**EXTRACT PROVIDED:**
[Start of Attachment]
Left: The distribution of effect estimates is asymmetrical, as you can see by comparing the number of dots in the red (few dots) and green (many dots) ovals. Right: By adding hypothetical experiments (red dots) until the distribution is symmetrical, you can estimate which experiments are missing. Adapted from Sena et al. (2010).

To quantify publication bias, you can take a graph like the one above, which shows the effect size of experiments (on the X axis) as a function of their precision (on the Y axis; noisy experiments at the bottom). You see that this graph is not symmetrical: There are too many points at the bottom right, in and around the green oval. To quantify publication bias, you can determined which points need to be added to make the graph symmetrical. Each (red) point that needs to be added corresponds to one experiment that never saw the light of day.

Based on these types of analyses, Sena and colleagues estimated that stroke treatments are about 30% less effective than published studies suggest—A severe distortion of scientific evidence. Worryingly, many researchers (myself included) would say that this 30% number is conservative. Furthermore, Sena and colleagues focused on a field in which there is a fair amount of scientific rigor, at least compared to fields like psychology. In other words, the situation is likely even worse in many fields of research.

Moving on, another interesting talk was given by Tom Walley of the British National Institute of Health Research (NIHR), an organization that funds clinical trials for new treatments. One remark in particular stuck in my mind: Only about 50% of NIHR-funded trials finds positive treatment effects, and this is exactly what they want. This goes against how many researchers think, because we want to find an interesting effect 100% of the time. And when we don't find an effect, our experiment is considered to have 'failed'. But this doesn't make sense: If all your experiments find effects, they are not worth doing, because you're testing things that you already knew. No information is gained. On the other hand, if your experiments never find effects, your hypotheses are too improbable, and no information is gained either. So there is an optimum that lies somewhere between never and always finding an effect. According to Tom Walley, this optimum is around 50%.
[End of Attachment]
**REQUIRED ACTIONS:**
**1.** Duplicate the passage of the publication bias text between "Left: The distribution" and "light of day.", inclusive.
**2.** Pick up the text on publication bias and research trials from its last sentence and keep writing.

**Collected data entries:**
[Start of Attachment]
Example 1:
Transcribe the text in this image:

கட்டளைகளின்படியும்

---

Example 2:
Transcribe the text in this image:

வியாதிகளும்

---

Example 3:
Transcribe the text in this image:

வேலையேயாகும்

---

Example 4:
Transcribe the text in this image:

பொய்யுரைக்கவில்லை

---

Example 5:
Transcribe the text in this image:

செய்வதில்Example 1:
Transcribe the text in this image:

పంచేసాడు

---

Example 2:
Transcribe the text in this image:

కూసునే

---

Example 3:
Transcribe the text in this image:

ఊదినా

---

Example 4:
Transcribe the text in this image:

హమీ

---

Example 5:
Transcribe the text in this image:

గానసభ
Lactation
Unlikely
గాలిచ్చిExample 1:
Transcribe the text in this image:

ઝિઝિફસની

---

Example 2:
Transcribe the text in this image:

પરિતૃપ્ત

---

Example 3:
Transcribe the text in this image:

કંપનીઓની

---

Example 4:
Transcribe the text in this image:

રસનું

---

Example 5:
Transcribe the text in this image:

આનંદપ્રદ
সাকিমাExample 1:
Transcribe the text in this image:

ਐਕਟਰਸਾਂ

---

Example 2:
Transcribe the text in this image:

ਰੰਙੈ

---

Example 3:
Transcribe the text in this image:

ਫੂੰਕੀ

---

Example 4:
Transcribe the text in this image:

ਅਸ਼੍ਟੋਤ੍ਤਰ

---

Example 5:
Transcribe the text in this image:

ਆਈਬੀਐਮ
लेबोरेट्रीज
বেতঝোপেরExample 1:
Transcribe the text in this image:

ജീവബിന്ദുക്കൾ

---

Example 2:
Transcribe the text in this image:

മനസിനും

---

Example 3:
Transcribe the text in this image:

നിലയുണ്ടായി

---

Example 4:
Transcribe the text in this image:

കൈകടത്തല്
[End of Attachment]
**ANSWERS FOR EACH ITEM:**
**1.**
Left: The distribution of effect estimates is asymmetrical, as you can see by comparing the number of dots in the red (few dots) and green (many dots) ovals. Right: By adding hypothetical experiments (red dots) until the distribution is symmetrical, you can estimate which experiments are missing. Adapted from Sena et al. (2010).

To quantify publication bias, you can take a graph like the one above, which shows the effect size of experiments (on the X axis) as a function of their precision (on the Y axis; noisy experiments at the bottom). You see that this graph is not symmetrical: There are too many points at the bottom right, in and around the green oval. To quantify publication bias, you can determined which points need to be added to make the graph symmetrical. Each (red) point that needs to be added corresponds to one experiment that never saw the light of day.

**2.**
This highlights a fundamental problem with how researchers think. We want to test revolutionary hypotheses, which, by definition, are unlikely to be correct. But at the same time, we want to find positive results in all of our experiments, and this is only possible if you test boring hypotheses that you know are correct (and your experiment is well conducted and sufficiently powered!). These two desires are clearly incompatible. This is not something that I had given much thought to before, at least not as explicitly. And, I suspect, neither have most of my colleagues.

Finally, I would like to highlight the talk by Glen Begley, from TetraLogic Pharmaceuticals, which was related to this paper. For many years, Glen Begley and his colleagues at Amgen (another pharmaceutical company) tried to reproduce published findings from preclinical (i.e. not on humans) cancer research. They focused on 53 findings, which were considered very important, and had formed the basis for many subsequent studies. Shockingly, they were only able to reproduce 6 findings (11%). Most of his talk consisted of showing figures from high-profile publications, and pointing out the obvious (to experts, not to me) flaws in them.

To sum up, I want to thank the NC3Rs for organizing this workshop, and for inviting me. I felt a bit out of place as an experimental psychologist among this crowd of big-shot funders, publishers, pseudonymous bloggers, and (pre)clinically oriented researchers. But I learned a lot, and—more importantly—it is clear that science is slowly moving in the right direction.


  1. Publication bias is not the only reason for an asymmetrical distribution of effect estimates, and you therefore have to be careful in drawing conclusions. But the general assumption is that an asymmetrical distribution is a tell-tale sign for the presence of publication bias. This is a general limitation of this type of data science: Scientific dark matter is invisible, so you can never be completely sure what it looks like.